# Hong Kong VPS or Dedicated Server



## HalfEatenPie (Oct 27, 2015)

Howdy folks!

I'm interested in looking for a Hong Kong VPS or a Dedicated Server.

For the VPS, around 4 cores with 4 GB RAM and 80 GB HDD would be appreciated.

No New Media Express network please (so that crosses out Dediserve).

Oh also, no OpenVZ or any container virtualization please.  The system I'm trying to use, incorporates the use of Docker and it doesn't really play too nicely with OpenVZ VPSes.  

Thanks!


----------



## Nett (Oct 27, 2015)

HostUS / HostHatch / HostWithLinux have HK locations with SoftLayer.


----------



## HalfEatenPie (Oct 27, 2015)

Nett said:


> HostUS / HostHatch / HostWithLinux have HK locations with SoftLayer.



Thanks.  Didn't HostUS recently get sold or something though?  Or maybe I'm confusing them with someone else.  

I'm looking at the HostUS 8 GB RAM, 6 Cores, for 30/month.  Dang that looks really attractive.  

However, I guess I should point out, I'm looking for Xen HVM or KVM or a dedicated server.  I'll be using Docker with this for an app deployment and well...  Those don't really play to nice with OpenVZ.


----------



## DomainBop (Oct 27, 2015)

Wait for OneCloud (OneProvider) to be back in stock (whenever that will be...I'd contact them and ask).  Softlayer DC test 119.81.182.251 .  4GB KVM is $40...or you could get a VPS directly with Softlayer.

...or Rackspace

36Cloud (Sunnyvision) is $39 for a 4GB KVM but network speeds are 2Mbps unless you want to pay $$$$ and routing on their network isn't much better than Dediserve's HK offering (Sunnyvision has better direct routes to some places in Asia but not all).  Their cloud platform is still in beta so stability is worse than Dediserve.

Aliyun was supposed to open a HK location last year.  I don't know if they did. http://www.aliyun.com/?lang=en


----------



## DomainBop (Oct 27, 2015)

HalfEatenPie said:


> Nett said:
> 
> 
> > HostUS / HostHatch / HostWithLinux have HK locations with SoftLayer.
> ...


HostWithLinux was sold last month http://www.webhostingtalk.com/showthread.php?t=1510828 (and there is a thread on LET today "my ticket is unanswered for days...")


----------



## drmike (Oct 27, 2015)

HalfEatenPie said:


> Nett said:
> 
> 
> > HalfEatenPie said:
> ...


HostUs is still around and healthy.  The company that sold @DomainBop mentioned.

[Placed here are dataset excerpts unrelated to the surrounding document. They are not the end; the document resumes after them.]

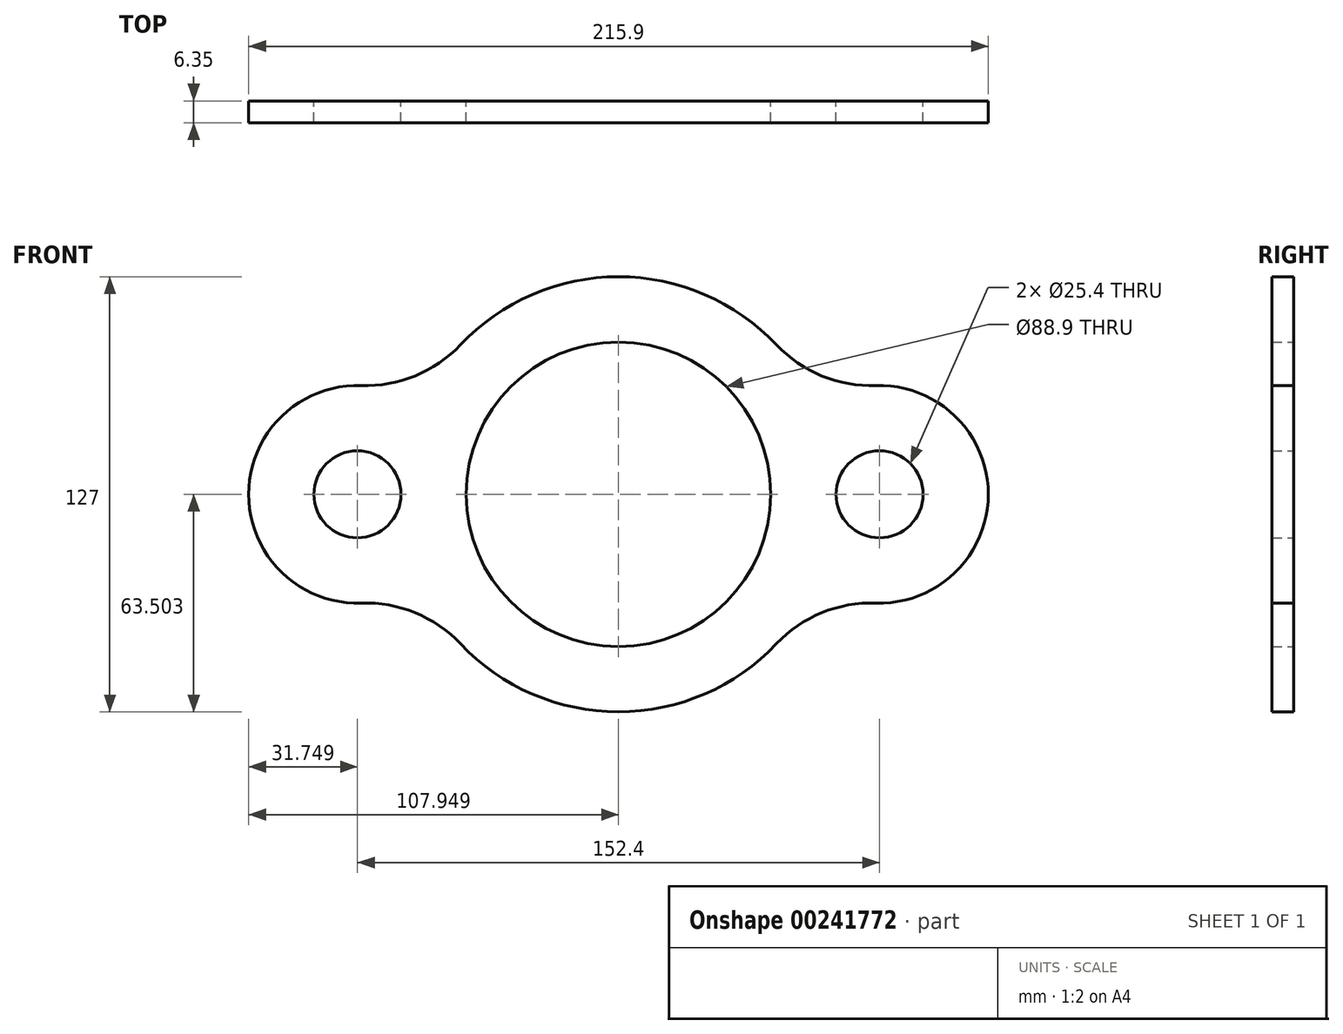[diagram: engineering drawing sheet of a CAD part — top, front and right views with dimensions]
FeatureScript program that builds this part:
annotation { "Feature Type Name" : "Feature", "Feature Type Description" : "" }
export const myFeature = defineFeature(function(context is Context, id is Id, definition is map)
    precondition{}
    {
        {
            var Q0;
            Q0=qCreatedBy(makeId("Front.planeOp"),FACE);
            var sketch = newSketch(context, id + "F0", { "sketchPlane" : qUnion([Q0])});
            skLineSegment(sketch, "E0", {"start": v(85.34, 9.75) * mm, "end": v(-67.06, 9.75) * mm, "construction": true});
            skCircle(sketch, "E1", {"center": v(-67.06, 9.75) * mm, "radius": 12.7 * mm});
            skCircle(sketch, "E2", {"center": v(85.34, 9.75) * mm, "radius": 12.7 * mm});
            skCircle(sketch, "E3", {"center": v(9.14, 9.75) * mm, "radius": 44.45 * mm});
            skArc(sketch, "E4", {"start": v(84.26, -21.98) * mm, "mid": v(117.09, 9.75) * mm, "end": v(84.26, 41.48) * mm});
            skArc(sketch, "E5", {"start": v(-65.98, 41.48) * mm, "mid": v(-98.81, 9.75) * mm, "end": v(-65.98, -21.98) * mm});
            skArc(sketch, "E6", {"start": v(-37, -33.88) * mm, "mid": v(9.14, -53.75) * mm, "end": v(55.28, -33.88) * mm});
            skArc(sketch, "E7.trimOffspring", {"start": v(55.28, 53.38) * mm, "mid": v(9.14, 73.25) * mm, "end": v(-37, 53.38) * mm});
            skArc(sketch, "E8.filletArc", {"start": v(-65.98, 41.48) * mm, "mid": v(-50.2, 44.32) * mm, "end": v(-37, 53.38) * mm});
            skArc(sketch, "E9.filletArc", {"start": v(55.28, 53.38) * mm, "mid": v(68.49, 44.32) * mm, "end": v(84.26, 41.48) * mm});
            skArc(sketch, "E10.filletArc", {"start": v(84.26, -21.98) * mm, "mid": v(68.49, -24.81) * mm, "end": v(55.28, -33.88) * mm});
            skArc(sketch, "E11.filletArc", {"start": v(-37, -33.88) * mm, "mid": v(-50.2, -24.81) * mm, "end": v(-65.98, -21.98) * mm});
            skSolve(sketch);
        }
        {
            var Q0;
            Q0=makeQuery(id+"F0.imprint","IMPRINT",FACE,{"disambiguationData":[TD([[makeQuery(id+"F0.imprint","IMPRINT",EDGE,{"derivedFrom":sQuery(id+"F0.wireOp",EDGE,"E1")}),-1.0]])]});
            extrude(context, id + "F1", {"entities" : qUnion([Q0]), "depth" : 6.35 * mm});
        }
    });
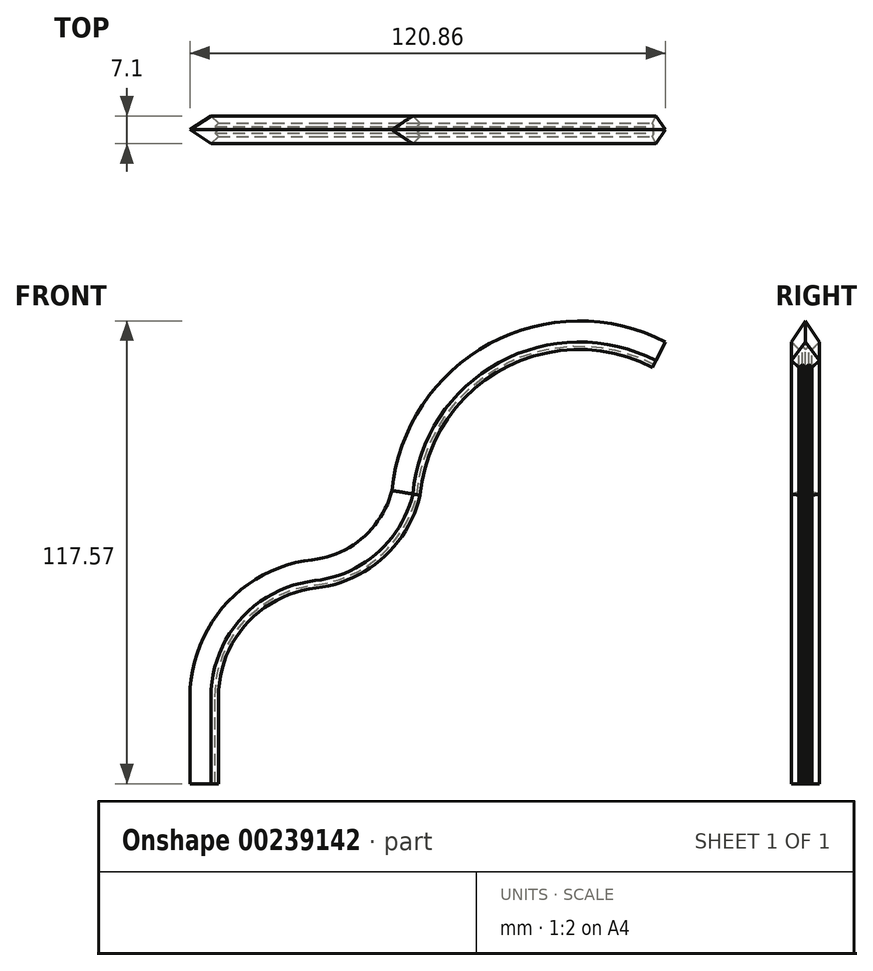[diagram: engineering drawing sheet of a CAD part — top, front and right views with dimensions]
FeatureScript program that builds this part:
annotation { "Feature Type Name" : "Feature", "Feature Type Description" : "" }
export const myFeature = defineFeature(function(context is Context, id is Id, definition is map)
    precondition{}
    {
        {
            var Q0;
            Q0=qCreatedBy(makeId("Front.planeOp"),FACE);
            var sketch = newSketch(context, id + "F0", { "sketchPlane" : qUnion([Q0])});
            skLineSegment(sketch, "E0", {"start": v(0, 0) * mm, "end": v(0, 22.05) * mm});
            skArc(sketch, "E1", {"start": v(26.45, 51.58) * mm, "mid": v(7.58, 41.87) * mm, "end": v(0, 22.05) * mm});
            skArc(sketch, "E2", {"start": v(26.45, 51.58) * mm, "mid": v(42.33, 58.68) * mm, "end": v(51.27, 73.6) * mm});
            skArc(sketch, "E3", {"start": v(113.04, 107.46) * mm, "mid": v(73.14, 106.98) * mm, "end": v(51.27, 73.6) * mm});
            skSolve(sketch);
        }
        {
            var Q0;
            Q0=qCreatedBy(makeId("Top.planeOp"),FACE);
            var sketch = newSketch(context, id + "F1", { "sketchPlane" : qUnion([Q0])});
            skLineSegment(sketch, "E4", {"start": v(0, 3.55) * mm, "end": v(-5.36, 0) * mm});
            skLineSegment(sketch, "E5", {"start": v(-5.36, 0) * mm, "end": v(0, -3.55) * mm});
            skLineSegment(sketch, "E6", {"start": v(0, -3.55) * mm, "end": v(1.89, -1.66) * mm});
            skLineSegment(sketch, "E7", {"start": v(1.89, -1.66) * mm, "end": v(1.05, -0.83) * mm});
            skLineSegment(sketch, "E8", {"start": v(1.05, -0.83) * mm, "end": v(1.89, 0) * mm});
            skLineSegment(sketch, "E9", {"start": v(1.89, 0) * mm, "end": v(1.05, 0.83) * mm});
            skLineSegment(sketch, "E10", {"start": v(1.05, 0.83) * mm, "end": v(1.89, 1.66) * mm});
            skLineSegment(sketch, "E11", {"start": v(1.89, 1.66) * mm, "end": v(0, 3.55) * mm});
            skSolve(sketch);
        }
        {
            var Q0;
            Q0 = qSketchRegion(id + "F1", true);
            var Q1;
            Q1 = qConstructionFilter(qBodyType(qCreatedBy(id + "F0" ,EDGE), BodyType.WIRE), ConstructionObject.NO);
            sweep(context, id + "F2", {"profiles" : qUnion([Q0]), "path" : qUnion([Q1])});
        }
    });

Docker is supported on OVZ, although not fully.  I'd give it a try on OVZ as a trial maybe.


----------



## drmike (Oct 27, 2015)

OpenVZ side, Docker is doable....

What the offical page says about that:

https://openvz.org/Docker_inside_CT

"... Since OpenVZ kernel 042stab105.4 it is possible to run Docker inside containers. This article describes how..."


----------



## drmike (Oct 27, 2015)

As far as will that plan @ HostUs work for this.. YES!

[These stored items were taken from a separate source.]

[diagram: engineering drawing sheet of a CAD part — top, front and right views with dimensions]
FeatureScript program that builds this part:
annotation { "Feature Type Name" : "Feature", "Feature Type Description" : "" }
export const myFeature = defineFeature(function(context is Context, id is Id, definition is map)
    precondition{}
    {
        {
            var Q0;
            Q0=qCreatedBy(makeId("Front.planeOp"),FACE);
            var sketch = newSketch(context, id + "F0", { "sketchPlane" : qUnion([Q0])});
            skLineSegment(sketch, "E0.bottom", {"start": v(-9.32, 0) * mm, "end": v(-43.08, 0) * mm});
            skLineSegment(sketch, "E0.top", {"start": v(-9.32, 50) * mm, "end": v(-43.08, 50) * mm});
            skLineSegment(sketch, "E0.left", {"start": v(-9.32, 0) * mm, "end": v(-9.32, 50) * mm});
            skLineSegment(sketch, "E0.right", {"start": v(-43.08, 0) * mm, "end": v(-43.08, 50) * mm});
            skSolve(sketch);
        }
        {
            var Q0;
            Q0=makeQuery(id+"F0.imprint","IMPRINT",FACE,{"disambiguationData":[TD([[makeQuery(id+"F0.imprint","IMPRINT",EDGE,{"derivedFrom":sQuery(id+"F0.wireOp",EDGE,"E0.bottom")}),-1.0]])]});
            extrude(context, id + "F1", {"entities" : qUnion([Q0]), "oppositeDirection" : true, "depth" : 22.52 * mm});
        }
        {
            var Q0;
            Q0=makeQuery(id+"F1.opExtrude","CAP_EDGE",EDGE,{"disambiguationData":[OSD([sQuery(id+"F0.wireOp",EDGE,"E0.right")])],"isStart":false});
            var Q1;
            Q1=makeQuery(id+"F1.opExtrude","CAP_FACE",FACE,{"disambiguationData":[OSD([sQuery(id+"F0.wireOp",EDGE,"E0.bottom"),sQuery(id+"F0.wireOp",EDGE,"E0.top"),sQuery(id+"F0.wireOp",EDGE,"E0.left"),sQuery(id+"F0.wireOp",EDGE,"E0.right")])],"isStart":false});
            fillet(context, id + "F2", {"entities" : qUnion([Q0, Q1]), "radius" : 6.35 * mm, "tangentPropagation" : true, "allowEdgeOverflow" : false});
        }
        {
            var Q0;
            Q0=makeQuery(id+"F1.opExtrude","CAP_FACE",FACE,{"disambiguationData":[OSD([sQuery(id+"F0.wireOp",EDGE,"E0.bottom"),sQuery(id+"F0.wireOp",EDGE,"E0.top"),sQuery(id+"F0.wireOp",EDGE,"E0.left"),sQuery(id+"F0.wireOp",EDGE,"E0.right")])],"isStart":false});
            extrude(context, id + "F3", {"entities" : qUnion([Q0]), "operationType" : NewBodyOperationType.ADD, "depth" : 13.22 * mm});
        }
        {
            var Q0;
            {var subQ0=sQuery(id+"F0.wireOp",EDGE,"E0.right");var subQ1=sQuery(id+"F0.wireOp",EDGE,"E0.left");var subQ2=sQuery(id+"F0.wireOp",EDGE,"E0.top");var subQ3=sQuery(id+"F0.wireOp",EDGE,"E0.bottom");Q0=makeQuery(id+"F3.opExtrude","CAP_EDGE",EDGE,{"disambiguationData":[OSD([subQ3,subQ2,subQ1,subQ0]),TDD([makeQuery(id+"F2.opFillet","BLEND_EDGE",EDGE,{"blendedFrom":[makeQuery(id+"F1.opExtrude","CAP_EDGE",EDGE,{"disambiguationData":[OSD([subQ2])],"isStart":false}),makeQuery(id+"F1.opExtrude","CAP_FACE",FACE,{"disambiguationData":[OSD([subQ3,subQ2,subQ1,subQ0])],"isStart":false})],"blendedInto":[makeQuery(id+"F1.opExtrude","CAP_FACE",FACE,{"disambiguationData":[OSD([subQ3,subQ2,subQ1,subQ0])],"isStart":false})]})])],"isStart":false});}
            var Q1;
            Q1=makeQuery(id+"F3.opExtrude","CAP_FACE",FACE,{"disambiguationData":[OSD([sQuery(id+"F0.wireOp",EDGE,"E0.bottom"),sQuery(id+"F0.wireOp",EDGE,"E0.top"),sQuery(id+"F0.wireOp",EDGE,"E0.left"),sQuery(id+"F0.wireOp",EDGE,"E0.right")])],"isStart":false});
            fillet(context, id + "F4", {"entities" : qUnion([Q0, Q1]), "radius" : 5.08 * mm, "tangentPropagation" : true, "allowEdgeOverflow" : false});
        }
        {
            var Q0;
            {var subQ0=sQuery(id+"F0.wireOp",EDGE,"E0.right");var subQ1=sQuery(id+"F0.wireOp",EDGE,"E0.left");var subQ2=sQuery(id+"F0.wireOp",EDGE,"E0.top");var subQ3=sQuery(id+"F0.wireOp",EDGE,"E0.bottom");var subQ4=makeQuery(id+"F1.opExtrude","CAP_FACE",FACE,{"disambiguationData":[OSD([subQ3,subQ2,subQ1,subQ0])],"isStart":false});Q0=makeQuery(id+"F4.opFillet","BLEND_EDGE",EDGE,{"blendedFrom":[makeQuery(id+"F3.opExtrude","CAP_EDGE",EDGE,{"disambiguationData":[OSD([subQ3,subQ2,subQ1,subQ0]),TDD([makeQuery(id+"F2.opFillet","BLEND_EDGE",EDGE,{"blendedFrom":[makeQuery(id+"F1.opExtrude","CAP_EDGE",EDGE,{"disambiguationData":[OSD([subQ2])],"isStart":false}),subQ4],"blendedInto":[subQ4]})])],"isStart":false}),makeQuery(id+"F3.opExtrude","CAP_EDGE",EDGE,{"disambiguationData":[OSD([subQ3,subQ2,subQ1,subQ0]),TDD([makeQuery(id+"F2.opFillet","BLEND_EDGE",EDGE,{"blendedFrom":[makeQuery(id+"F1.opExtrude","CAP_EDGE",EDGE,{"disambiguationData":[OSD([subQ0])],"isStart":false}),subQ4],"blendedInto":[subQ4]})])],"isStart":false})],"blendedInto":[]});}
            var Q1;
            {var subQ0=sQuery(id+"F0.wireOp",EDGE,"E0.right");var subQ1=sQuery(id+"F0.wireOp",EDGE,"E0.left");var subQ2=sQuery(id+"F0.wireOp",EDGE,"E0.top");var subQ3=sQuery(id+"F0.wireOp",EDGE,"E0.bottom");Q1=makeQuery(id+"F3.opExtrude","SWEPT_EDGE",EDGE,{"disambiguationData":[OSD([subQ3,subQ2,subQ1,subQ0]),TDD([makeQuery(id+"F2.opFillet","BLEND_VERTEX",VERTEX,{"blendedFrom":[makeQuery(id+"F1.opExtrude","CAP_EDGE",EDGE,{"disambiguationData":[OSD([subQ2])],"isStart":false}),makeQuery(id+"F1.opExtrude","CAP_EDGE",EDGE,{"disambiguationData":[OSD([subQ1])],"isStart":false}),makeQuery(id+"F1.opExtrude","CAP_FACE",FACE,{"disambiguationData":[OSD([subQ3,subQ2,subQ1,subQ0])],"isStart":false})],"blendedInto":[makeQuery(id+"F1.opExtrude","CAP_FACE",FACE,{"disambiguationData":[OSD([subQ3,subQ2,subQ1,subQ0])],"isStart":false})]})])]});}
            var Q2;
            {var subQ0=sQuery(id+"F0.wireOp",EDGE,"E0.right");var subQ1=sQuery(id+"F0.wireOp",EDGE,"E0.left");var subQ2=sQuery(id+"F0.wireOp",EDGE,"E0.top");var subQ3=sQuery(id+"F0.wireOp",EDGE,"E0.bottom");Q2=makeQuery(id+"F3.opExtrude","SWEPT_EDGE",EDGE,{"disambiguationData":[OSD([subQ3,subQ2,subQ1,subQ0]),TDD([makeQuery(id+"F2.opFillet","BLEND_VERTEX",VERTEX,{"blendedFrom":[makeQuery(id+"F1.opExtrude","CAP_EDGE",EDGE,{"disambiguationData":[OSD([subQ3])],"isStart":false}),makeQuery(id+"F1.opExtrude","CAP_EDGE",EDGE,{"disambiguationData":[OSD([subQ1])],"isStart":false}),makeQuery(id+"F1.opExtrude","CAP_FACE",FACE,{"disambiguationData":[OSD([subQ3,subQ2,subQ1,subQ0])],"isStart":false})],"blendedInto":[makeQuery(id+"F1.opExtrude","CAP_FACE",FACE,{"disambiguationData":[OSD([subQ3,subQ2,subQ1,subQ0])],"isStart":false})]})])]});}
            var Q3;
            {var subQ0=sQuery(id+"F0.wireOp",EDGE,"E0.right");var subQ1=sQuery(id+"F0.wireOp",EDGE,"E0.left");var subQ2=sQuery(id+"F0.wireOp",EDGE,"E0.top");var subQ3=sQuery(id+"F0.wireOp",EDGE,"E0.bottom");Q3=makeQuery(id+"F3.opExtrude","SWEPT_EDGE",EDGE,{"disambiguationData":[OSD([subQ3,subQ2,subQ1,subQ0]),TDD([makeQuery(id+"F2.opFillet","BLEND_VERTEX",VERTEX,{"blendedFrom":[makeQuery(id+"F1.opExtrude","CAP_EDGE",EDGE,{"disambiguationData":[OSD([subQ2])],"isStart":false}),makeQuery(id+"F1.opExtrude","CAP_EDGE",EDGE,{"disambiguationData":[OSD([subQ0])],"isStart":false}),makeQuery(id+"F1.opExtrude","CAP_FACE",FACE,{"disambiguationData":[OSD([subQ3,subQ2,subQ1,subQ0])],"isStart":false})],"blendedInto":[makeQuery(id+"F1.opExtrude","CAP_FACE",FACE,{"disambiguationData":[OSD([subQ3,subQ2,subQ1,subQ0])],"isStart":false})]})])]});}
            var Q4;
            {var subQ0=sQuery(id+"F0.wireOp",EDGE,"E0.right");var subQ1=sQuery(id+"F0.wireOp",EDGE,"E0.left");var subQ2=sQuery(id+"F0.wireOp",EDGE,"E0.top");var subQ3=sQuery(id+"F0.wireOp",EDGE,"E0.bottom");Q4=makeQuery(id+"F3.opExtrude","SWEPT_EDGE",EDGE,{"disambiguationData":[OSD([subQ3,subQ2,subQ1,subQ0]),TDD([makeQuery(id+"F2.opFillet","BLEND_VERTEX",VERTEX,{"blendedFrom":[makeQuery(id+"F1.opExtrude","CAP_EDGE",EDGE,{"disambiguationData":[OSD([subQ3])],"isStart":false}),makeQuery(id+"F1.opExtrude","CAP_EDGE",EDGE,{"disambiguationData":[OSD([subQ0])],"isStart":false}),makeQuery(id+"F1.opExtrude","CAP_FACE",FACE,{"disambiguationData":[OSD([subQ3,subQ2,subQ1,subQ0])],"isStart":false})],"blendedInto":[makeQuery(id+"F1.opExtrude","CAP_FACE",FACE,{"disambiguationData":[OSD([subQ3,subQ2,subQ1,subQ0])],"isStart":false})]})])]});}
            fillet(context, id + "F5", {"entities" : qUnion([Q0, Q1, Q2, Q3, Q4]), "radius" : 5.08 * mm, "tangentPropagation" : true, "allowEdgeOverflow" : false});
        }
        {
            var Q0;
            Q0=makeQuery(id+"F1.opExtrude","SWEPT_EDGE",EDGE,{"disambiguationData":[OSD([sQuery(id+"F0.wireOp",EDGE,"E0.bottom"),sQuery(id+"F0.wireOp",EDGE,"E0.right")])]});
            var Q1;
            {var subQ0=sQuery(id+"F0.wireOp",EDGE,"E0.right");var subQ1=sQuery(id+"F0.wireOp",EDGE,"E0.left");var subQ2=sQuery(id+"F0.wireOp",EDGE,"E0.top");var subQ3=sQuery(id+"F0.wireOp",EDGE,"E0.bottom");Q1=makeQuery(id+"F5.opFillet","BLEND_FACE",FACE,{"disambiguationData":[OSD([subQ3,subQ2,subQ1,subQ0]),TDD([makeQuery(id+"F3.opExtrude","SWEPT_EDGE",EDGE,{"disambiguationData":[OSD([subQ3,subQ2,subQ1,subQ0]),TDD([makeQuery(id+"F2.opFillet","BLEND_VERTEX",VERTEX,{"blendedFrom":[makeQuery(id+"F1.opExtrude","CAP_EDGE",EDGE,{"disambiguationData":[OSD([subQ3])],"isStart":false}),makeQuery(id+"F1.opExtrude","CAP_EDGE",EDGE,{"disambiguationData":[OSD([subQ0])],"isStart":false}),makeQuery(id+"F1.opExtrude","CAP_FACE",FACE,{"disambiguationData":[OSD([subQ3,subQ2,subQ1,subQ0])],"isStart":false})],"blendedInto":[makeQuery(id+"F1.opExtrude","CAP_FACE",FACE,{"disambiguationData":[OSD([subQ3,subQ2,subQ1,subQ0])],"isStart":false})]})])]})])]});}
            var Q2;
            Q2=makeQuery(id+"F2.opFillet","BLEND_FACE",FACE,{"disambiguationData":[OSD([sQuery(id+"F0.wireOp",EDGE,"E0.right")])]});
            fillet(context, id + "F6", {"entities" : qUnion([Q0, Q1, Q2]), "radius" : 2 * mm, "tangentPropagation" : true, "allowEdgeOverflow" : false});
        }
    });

https://my.hostus.us/knowledgebase.php?action=displayarticle&id=91

Do you support Docker?Yes, our OpenVZ platform supports Docker. We have a Docker template allowing one-click deployment.


----------



## drmike (Oct 27, 2015)

and.. a quick start guide for Docker too  

https://my.hostus.us/knowledgebase.php?action=displayarticle&id=92


Plus official announce for this back in June:



Quote said:


> Friday, June 26, 2015
> We are pleased to announce that our OpenVZ VPS'es now officially support Docker. You can deploy Docker on your VPS by using the Docker template available from the rebuild page.Docker is an open-source project that automates the deployment of applications inside software containers, by providing an additional layer of abstraction and automation of operating-system-level virtualization on Linux. For a quick start-up guide, click here.


----------



## joepie91 (Oct 27, 2015)

Have a look at this list  Only one provider for HK right now, though.


----------



## drmike (Oct 27, 2015)

joepie91 said:


> Have a look at this list  Only one provider for HK right now, though.


Put HostUs on that list @joepie91   They accept Bitcoin... I keep bumping into your list all over and glad to see it pushed as a reference.


----------



## DomainBop (Oct 27, 2015)

Quote said:


> Only one provider for HK right now, though.


Several providers in HK accept Bitcoin

HostVirtual, one of the best providers in Hong Kong (and one of the best providers in any of their other 20 locations) also accepts Bitcoin   They were one of the first major hosting/VPS/cloud providers to offer it in January 2014.

VPSBit (Xen...the "Bit" in their name refers to Bitcoin) and StarryDNS (KVM) also accept Bitcoin in HongKong.  OpenVZ Low Enders HostHatch and HostUS too.


----------



## joepie91 (Oct 27, 2015)

drmike said:


> joepie91 said:
> 
> 
> > Have a look at this list  Only one provider for HK right now, though.
> ...





DomainBop said:


> Quote said:
> 
> 
> > Only one provider for HK right now, though.
> ...



Do you happen to know what their exact facilities are? Datacenter/facility name and actual city, basically. Lots of providers advertise with "the biggest city nearby", so I'm a bit wary adding providers without having that information first.


----------



## Nett (Oct 27, 2015)

Hong Kong itself is a city, much like Singapore


----------